Simone De Beauvoir, Michel Foucault, Adrienne
Rich
One is not born a woman, de Beauvoir wrote,
she becomes one.
“What is the relationship between the myth of
the Eternal Feminine and the lived experience of actual women?” De Beauvoir
asked the question in 1949.
Is the question such that its essence is
the stuff of human existence, and thus always there and unanswerable in definitive
manner? If so, might this be because patriarchy is of such entrenched nature in
Western society that it defines society itself? Then, is it that despite all of
the progress that has been made since 1949, not much in terms of freeing women
from stereotype has been achieved?
Feminism has faltered since 1980s, it would
seem. Actions on its behalf since that time have taken for granted so much that contemporary activity undertaken for its survival has been tantamount to paying down the interest instead
of paying off capital.
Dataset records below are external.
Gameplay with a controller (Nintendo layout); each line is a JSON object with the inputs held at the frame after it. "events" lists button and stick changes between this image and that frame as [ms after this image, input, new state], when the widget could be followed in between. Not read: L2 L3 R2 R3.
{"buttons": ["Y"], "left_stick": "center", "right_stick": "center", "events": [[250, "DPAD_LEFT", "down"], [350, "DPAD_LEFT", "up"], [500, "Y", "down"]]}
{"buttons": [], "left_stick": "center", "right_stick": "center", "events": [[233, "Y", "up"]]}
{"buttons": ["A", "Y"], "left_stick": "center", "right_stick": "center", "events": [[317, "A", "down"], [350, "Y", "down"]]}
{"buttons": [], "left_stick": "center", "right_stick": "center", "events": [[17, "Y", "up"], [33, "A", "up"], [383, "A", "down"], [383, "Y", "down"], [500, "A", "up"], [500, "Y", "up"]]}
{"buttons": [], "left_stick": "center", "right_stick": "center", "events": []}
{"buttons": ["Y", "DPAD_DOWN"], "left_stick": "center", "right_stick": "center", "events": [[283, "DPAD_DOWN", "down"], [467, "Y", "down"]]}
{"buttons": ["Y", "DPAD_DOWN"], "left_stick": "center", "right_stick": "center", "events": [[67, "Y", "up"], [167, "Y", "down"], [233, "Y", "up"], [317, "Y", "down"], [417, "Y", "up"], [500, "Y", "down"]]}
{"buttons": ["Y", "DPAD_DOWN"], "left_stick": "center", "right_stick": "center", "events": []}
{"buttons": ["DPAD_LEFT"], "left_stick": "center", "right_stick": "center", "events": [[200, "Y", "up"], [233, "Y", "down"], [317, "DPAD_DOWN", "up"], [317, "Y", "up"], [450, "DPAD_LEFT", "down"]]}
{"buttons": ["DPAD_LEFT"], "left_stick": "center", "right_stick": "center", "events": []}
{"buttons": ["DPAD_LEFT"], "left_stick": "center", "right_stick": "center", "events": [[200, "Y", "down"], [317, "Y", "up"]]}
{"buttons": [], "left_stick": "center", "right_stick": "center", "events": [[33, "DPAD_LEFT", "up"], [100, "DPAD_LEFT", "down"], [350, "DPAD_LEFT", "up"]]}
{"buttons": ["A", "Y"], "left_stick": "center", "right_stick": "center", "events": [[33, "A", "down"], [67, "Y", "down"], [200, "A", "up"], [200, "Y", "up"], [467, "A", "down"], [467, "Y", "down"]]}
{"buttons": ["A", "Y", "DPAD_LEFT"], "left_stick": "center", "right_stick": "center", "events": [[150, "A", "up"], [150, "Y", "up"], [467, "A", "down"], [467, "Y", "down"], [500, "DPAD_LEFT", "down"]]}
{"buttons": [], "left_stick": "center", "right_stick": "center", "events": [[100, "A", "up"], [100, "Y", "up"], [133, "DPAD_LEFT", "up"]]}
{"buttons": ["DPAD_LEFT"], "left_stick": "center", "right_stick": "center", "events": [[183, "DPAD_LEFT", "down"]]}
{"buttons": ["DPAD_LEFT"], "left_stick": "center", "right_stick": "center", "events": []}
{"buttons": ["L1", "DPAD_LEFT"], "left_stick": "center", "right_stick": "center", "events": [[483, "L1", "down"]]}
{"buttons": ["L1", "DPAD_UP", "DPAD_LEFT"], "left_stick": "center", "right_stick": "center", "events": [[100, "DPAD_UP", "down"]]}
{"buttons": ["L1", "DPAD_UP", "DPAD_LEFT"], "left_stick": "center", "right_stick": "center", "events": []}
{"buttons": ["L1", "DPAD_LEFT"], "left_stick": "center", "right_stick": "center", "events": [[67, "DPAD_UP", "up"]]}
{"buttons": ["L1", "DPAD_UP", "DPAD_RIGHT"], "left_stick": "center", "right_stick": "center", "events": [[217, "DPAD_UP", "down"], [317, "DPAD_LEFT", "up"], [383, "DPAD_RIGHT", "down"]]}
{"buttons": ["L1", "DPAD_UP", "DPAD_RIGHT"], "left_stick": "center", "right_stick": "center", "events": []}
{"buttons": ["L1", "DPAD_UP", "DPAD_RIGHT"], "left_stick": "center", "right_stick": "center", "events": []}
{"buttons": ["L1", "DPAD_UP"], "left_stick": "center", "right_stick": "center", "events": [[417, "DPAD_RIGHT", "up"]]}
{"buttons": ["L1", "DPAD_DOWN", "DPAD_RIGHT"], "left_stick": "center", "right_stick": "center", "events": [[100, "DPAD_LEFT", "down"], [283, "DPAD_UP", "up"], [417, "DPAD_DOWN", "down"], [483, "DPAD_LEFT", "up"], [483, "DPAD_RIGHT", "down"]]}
It would seem that the outstanding sum will never be settled.
Until something changes, in some aspect, the mythic view will prevail that
women are defined by that which men are not – in the sense of
whatever is leftover and not needed to describe and confirm male strength,
vision and power. How could this be otherwise if, as in de Beauvoir’s view,
the body is ‘situated in culture and history’ (Leitch 2001: 1405). Actions
changed, thinking changed, and yet we continue to propulgate a sameness to our
basic thinking. Unless, of course, there is indeed an actual inherent difference between
the sexes that we cannot do or think otherwise.
The risk to women of the gains that have been
achieved are significant; the risk of losing themselves paramount. Rich
writes: “No woman is really an insider in
the institutions fathered by masculine consciousness. When we allow ourselves
to believe we are, we lose touch with parts of ourselves defined as
unacceptable by that consciousness; with the vital toughness and visionary
strength of the angry grandmothers, the shamanesses, the fierce marketwomen of
the Ibo's Women's War, the marriage-resisting women silkworkers of
prerevolutionary China, the millions of widows, midwives, and the women healers
tortured and burned as witches for three centuries in Europe.”
Rich, in her writing, seems also to give
example of de Beauvoir’s description of the body situated in culture and
history, and of Foucault’s idea that the body and sexuality are social
constructs, along with Lévi-Strauss’s idea of ‘female exchange’, the
idea of marrying out of one’s family, tribe, or clan. He proclaimed it to be the
bedrock upon which society is built, the incarnation of the incest taboo. His construction has shaped how society is viewed. As has heterosexuality, Rich believed, because it has been entrenched in culture and history. As such, it has
ensured that men maintain their power over and right to women’s bodies by
insisting on heterosexuality as the only legitimate, and legal, form of partnership.
Bibliography
Leitch, Vincent B. 2001.
The Norton Anthology of Theory and
Criticism. New York: W.W. Norton and Company, Inc.